▶ Extracted text:
● ● ● ● ● ● ●

Its still better than the current cloud based VRs that does exactly the same, but then transmit everything to the cloud for others to examine even more.
The biggest difference is probably that with Rhasspy someone inside the household will have to sit and listen through everything, if they want to extract info and that might simply be too resource heavy to do.
With the cloud-based services someone will be listening to your recording and they have the resources to hire people to do it all the time.
No they don’t. They do onboard wake word detection and only transmit the phrases after they (think) detected the wake word. This is still a privacy concern (and I will personally never let one of these things anyway near my home), but saying that they transmit everything to the cloud is just not true.
Or whenever they hear glass breaking. Or whenever they incorrectly believe they heard either of those things. Of course there’s really no way to confirm those are the only two times they are recording, fortunately Google and Amazon are extremely trustworthy companies
I love this initiative. I would gladly throw all the voice assistants I have in the trash if there was a local one that worked well. The devices we have now are too convenient to get rid of but besides the privacy issues they are quite slow to respond to anything. There’s clearly room for improvement.

● ● ● ● ● ● ●

Dataset items:
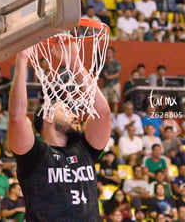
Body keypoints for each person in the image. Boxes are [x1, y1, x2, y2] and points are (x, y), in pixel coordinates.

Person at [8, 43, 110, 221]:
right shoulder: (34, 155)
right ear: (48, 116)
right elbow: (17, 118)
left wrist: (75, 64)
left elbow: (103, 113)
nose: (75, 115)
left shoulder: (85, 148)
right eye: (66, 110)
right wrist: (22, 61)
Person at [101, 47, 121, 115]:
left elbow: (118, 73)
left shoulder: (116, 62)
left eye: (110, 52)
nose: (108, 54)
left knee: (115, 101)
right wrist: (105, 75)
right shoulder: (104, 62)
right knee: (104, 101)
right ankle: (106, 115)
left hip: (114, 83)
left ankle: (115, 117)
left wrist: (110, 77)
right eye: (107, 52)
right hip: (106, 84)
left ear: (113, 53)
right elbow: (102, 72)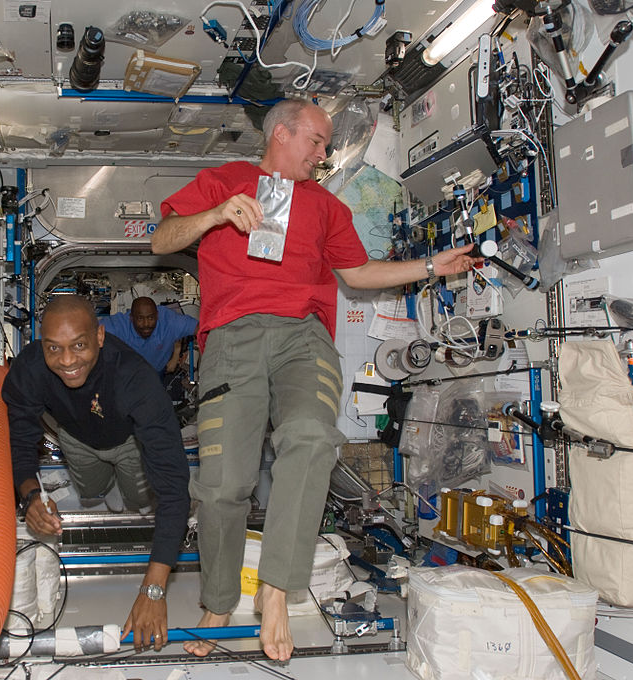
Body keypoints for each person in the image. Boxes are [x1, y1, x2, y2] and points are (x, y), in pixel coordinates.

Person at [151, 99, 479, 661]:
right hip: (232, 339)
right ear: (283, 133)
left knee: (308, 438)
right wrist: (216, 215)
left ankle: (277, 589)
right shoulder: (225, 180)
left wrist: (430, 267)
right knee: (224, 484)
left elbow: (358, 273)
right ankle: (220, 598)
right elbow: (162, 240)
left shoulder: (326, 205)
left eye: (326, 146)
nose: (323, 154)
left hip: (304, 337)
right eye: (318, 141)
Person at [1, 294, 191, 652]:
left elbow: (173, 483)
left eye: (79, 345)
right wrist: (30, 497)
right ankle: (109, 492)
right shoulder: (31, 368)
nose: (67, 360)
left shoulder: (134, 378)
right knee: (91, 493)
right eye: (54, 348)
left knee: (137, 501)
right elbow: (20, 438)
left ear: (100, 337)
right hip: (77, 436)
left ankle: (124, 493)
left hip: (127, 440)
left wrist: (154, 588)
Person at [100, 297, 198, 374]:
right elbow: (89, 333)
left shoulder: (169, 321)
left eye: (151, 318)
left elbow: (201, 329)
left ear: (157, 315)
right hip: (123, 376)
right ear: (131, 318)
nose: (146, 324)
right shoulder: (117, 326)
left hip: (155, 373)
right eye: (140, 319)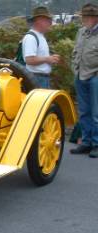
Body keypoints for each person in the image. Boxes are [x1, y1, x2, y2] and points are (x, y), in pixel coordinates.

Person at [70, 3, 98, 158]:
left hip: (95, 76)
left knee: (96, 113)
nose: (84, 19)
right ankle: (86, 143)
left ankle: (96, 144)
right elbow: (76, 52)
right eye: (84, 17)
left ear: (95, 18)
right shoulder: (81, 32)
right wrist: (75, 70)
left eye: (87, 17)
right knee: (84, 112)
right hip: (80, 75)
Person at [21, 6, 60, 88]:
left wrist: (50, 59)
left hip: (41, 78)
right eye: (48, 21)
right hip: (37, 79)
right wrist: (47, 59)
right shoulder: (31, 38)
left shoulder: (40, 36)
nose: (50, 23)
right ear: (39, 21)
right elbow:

● ● ● ● ● ● ●

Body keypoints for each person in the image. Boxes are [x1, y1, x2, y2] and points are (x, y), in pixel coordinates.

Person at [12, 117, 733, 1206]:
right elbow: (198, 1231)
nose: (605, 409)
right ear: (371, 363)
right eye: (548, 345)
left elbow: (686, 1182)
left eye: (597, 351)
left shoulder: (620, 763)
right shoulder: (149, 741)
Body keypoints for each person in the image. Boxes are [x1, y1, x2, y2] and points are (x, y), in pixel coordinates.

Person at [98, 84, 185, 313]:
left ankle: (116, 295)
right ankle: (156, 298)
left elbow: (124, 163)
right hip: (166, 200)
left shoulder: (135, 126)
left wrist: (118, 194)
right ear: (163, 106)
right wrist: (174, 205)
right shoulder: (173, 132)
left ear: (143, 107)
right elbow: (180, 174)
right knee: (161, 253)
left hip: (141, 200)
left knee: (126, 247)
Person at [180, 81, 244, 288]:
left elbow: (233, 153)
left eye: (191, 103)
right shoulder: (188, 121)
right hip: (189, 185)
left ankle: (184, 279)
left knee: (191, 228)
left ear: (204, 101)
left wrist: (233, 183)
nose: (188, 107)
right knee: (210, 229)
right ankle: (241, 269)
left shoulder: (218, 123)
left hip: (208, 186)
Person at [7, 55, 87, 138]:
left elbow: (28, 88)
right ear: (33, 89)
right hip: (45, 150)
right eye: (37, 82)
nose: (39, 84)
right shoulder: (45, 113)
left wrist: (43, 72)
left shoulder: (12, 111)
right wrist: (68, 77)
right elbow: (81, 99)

● ● ● ● ● ● ●

▶ Assigned task 1:
List every company or software project named by name in the forum thread on voice assistant privacy.
▶ Assigned task 2:
Answer these from the forum thread on voice assistant privacy:
(a) Where do the cloud-based devices perform wake word detection?
(b) Besides the wake word, what sound does one post say also makes them record?
(c) Besides the privacy issues, what drawback of current devices does the last post name?

▶ Final answer 1:
Rhasspy
Google
Amazon

▶ Final answer 2:
(a) Onboard.
(b) Glass breaking.
(c) They are quite slow to respond to anything.